Generating the best returns will be about identifying the strongest companies early on.
“We’re just laser-focused on finding companies that can grow regardless of the cycle,” he says.
“Our strategy is to invest in undervalued growth companies with catalysts to re-rate. A catalyst could be understanding a change in the growth trajectory. We need to understand why that’s happening, how sustainable it is and where the business could be in five years.”
‘I’m lucky to be in the industry’
Yao now sits on the board of the UNSW Foundation, which is the philanthropic arm of the university chaired by David Gonski.
“University was a very important juncture in my life, where I solidified my passion for funds management, but also, most importantly, where I met my wife.”
He says the board work involves meetings and driving awareness around university funding, with philanthropic activities also part of the culture at Wilson.

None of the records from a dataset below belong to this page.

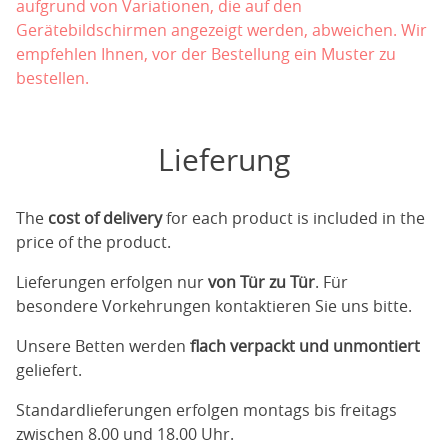
aufgrund von Variationen, die auf den
Gerätebildschirmen angezeigt werden, abweichen. Wir
empfehlen Ihnen, vor der Bestellung ein Muster zu
bestellen.
Lieferung
The
cost of delivery
for each product is included in the
price of the product.
Lieferungen erfolgen nur
von Tür zu Tür
. Für
besondere Vorkehrungen kontaktieren Sie uns bitte.
Unsere Betten werden
flach verpackt und unmontiert
geliefert.
Standardlieferungen erfolgen montags bis freitags
zwischen 8.00 und 18.00 Uhr.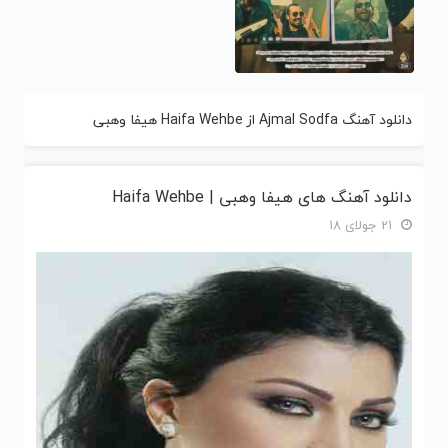
دانلود آهنگ Ajmal Sodfa از Haifa Wehbe هیفا وهبی
دانلود آهنگ های هیفا وهبی | Haifa Wehbe
21 جولای 18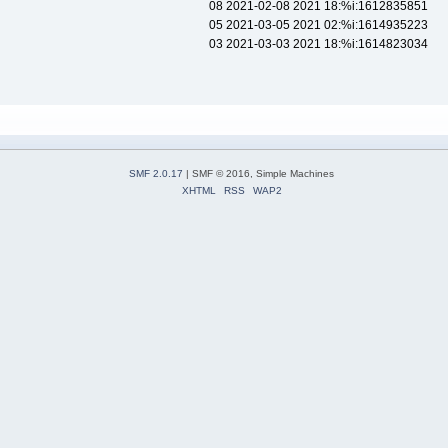
08 2021-02-08 2021 18:%i:1612835851
05 2021-03-05 2021 02:%i:1614935223
03 2021-03-03 2021 18:%i:1614823034
SMF 2.0.17
| SMF © 2016, Simple Machines
XHTML
RSS
WAP2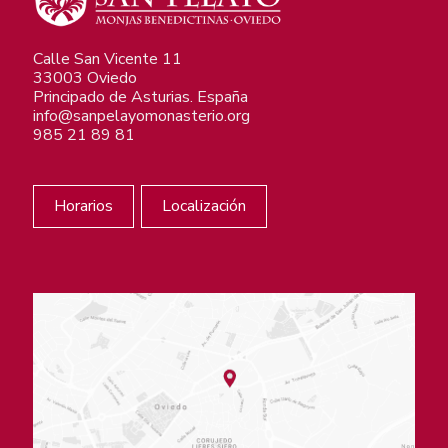
Calle San Vicente 11
33003 Oviedo
Principado de Asturias. España
info@sanpelayomonasterio.org
985 21 89 81
Horarios
Localización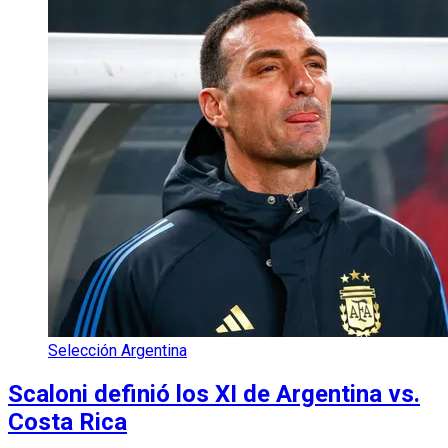
Selección Argentina
Scaloni definió los XI de Argentina vs.
Costa Rica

“Our founder, Geoff Wilson, is active in the philanthropy space. He founded the Future Generation companies and he really encourages everyone to pursue our passions.”
Another of Yao’s passions is basketball, although he has less time to indulge it with friends now. He says he views it, like investing, as a team sport where professionals play off each other.
“But even retail investors have their network of mates who they talk to about the stock market, and it’s just extremely enjoyable.
“Not only the mental challenge, but the opportunity to interact with brilliant minds who share the same interest. I’m lucky to be in the industry I’m in every day.”